Records from a data source:
----
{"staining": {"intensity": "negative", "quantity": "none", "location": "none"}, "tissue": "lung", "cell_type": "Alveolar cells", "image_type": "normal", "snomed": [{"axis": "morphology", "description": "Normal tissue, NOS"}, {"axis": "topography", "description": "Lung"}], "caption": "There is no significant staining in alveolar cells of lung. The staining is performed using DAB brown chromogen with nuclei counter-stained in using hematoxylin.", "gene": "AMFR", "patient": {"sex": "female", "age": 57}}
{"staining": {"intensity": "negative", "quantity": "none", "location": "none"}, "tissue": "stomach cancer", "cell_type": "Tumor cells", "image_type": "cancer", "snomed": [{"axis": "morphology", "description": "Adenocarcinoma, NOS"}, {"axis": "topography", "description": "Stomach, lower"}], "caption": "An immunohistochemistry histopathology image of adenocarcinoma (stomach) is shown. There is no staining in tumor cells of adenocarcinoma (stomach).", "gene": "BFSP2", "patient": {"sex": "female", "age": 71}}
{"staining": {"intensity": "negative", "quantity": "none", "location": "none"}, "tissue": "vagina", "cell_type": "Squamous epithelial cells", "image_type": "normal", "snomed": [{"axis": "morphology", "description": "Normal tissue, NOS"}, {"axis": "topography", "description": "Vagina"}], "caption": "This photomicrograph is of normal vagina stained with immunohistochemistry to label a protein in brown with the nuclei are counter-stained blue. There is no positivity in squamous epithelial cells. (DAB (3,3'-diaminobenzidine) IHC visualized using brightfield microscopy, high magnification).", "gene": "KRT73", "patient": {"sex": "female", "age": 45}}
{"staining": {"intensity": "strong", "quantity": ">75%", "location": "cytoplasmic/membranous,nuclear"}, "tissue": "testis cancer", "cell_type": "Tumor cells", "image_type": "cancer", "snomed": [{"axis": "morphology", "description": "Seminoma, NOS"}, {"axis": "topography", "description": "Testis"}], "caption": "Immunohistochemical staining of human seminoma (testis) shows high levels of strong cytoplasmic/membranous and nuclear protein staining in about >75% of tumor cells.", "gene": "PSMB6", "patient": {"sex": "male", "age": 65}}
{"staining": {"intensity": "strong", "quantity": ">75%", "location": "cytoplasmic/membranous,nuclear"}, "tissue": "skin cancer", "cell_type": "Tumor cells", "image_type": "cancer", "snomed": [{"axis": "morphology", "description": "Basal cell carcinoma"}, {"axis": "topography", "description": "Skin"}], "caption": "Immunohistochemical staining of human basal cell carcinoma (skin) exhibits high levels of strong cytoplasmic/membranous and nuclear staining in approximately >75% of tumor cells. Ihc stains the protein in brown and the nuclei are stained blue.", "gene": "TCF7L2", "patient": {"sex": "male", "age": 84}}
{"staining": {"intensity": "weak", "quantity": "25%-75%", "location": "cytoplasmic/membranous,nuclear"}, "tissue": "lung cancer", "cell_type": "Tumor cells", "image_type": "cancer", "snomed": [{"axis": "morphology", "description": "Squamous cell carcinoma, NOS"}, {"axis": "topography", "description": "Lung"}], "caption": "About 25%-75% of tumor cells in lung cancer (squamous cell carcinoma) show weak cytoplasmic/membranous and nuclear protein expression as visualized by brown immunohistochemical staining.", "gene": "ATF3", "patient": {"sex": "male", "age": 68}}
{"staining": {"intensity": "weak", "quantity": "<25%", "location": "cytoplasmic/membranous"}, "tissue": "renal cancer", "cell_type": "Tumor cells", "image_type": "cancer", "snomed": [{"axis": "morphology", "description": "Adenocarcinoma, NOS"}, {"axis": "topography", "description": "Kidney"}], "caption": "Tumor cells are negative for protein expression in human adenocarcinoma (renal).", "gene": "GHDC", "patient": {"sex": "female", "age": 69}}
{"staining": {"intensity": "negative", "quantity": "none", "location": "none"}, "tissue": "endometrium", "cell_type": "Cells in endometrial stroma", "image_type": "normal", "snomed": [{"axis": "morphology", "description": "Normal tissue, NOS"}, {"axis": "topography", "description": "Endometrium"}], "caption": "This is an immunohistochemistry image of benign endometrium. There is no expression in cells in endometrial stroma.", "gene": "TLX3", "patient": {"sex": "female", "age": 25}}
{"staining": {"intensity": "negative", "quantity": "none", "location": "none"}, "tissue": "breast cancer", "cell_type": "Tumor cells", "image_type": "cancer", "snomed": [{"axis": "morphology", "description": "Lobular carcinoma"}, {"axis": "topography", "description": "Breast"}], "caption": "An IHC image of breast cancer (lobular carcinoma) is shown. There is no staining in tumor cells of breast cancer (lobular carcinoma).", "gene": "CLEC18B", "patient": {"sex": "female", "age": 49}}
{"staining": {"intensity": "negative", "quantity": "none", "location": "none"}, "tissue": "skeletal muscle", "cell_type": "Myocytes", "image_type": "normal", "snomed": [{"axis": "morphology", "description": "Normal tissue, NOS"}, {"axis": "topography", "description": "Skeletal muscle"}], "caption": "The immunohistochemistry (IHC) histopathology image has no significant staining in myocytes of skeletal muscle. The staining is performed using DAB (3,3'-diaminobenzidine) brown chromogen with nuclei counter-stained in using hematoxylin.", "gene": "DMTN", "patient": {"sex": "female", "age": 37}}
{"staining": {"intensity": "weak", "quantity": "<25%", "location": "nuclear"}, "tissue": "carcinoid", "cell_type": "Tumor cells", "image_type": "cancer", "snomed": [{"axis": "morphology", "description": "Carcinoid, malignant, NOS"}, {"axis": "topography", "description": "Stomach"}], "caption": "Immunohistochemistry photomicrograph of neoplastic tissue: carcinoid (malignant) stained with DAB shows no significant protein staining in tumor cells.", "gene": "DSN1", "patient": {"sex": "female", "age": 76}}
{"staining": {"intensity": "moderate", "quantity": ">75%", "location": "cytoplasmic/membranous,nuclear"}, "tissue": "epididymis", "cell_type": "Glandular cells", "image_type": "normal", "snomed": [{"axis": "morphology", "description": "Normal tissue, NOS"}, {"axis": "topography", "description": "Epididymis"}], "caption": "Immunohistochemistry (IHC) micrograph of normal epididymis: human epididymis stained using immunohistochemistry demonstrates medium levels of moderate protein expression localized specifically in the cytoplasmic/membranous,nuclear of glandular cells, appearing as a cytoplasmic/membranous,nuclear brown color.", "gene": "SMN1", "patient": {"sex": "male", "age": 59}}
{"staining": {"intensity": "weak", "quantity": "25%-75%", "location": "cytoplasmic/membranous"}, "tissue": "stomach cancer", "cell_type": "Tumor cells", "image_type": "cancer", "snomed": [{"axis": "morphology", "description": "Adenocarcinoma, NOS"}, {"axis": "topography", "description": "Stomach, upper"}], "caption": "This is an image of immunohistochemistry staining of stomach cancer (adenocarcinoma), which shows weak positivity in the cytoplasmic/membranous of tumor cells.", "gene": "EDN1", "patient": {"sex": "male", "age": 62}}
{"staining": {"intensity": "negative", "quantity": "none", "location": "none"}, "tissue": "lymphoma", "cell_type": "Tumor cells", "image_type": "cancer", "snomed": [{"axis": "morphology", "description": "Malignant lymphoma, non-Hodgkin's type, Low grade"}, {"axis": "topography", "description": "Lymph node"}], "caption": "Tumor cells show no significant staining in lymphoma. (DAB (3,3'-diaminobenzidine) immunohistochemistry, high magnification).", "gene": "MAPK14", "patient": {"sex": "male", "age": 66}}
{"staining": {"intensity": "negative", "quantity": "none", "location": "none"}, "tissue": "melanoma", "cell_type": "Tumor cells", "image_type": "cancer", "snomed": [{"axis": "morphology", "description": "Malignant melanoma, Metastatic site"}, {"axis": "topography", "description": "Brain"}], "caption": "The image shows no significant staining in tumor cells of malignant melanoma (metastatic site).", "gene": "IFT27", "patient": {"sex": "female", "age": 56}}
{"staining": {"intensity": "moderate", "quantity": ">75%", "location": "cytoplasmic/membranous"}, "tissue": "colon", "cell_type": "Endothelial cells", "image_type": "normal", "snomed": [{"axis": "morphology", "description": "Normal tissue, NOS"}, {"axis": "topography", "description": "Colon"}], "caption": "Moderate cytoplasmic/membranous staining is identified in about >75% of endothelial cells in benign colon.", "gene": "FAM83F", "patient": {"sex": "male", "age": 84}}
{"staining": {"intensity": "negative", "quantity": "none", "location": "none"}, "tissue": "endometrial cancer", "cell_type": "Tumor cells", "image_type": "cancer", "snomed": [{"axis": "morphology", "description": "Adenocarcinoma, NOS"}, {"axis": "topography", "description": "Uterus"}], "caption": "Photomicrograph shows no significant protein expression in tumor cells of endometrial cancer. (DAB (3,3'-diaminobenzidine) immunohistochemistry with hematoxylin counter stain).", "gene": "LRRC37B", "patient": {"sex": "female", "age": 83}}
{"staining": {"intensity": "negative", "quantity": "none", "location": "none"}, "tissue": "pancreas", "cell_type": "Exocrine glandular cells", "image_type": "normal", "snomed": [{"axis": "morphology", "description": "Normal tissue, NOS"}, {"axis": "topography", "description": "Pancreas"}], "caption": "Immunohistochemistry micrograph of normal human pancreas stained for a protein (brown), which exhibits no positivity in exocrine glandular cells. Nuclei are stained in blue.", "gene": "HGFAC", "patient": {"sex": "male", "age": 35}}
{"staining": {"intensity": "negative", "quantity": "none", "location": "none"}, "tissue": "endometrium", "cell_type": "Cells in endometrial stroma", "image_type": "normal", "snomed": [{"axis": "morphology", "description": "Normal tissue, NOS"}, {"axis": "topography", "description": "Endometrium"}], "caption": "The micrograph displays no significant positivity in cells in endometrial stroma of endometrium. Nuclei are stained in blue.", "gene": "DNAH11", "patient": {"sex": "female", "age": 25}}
----
• **WHAT YOU HAVE TO DO**:
All that should appear in the response is the run of lines from the first line of the entries through the line containing "immunohistochemistry histopathology image", copied exactly.

• **RESPONSE**:
{"staining": {"intensity": "negative", "quantity": "none", "location": "none"}, "tissue": "lung", "cell_type": "Alveolar cells", "image_type": "normal", "snomed": [{"axis": "morphology", "description": "Normal tissue, NOS"}, {"axis": "topography", "description": "Lung"}], "caption": "There is no significant staining in alveolar cells of lung. The staining is performed using DAB brown chromogen with nuclei counter-stained in using hematoxylin.", "gene": "AMFR", "patient": {"sex": "female", "age": 57}}
{"staining": {"intensity": "negative", "quantity": "none", "location": "none"}, "tissue": "stomach cancer", "cell_type": "Tumor cells", "image_type": "cancer", "snomed": [{"axis": "morphology", "description": "Adenocarcinoma, NOS"}, {"axis": "topography", "description": "Stomach, lower"}], "caption": "An immunohistochemistry histopathology image of adenocarcinoma (stomach) is shown. There is no staining in tumor cells of adenocarcinoma (stomach).", "gene": "BFSP2", "patient": {"sex": "female", "age": 71}}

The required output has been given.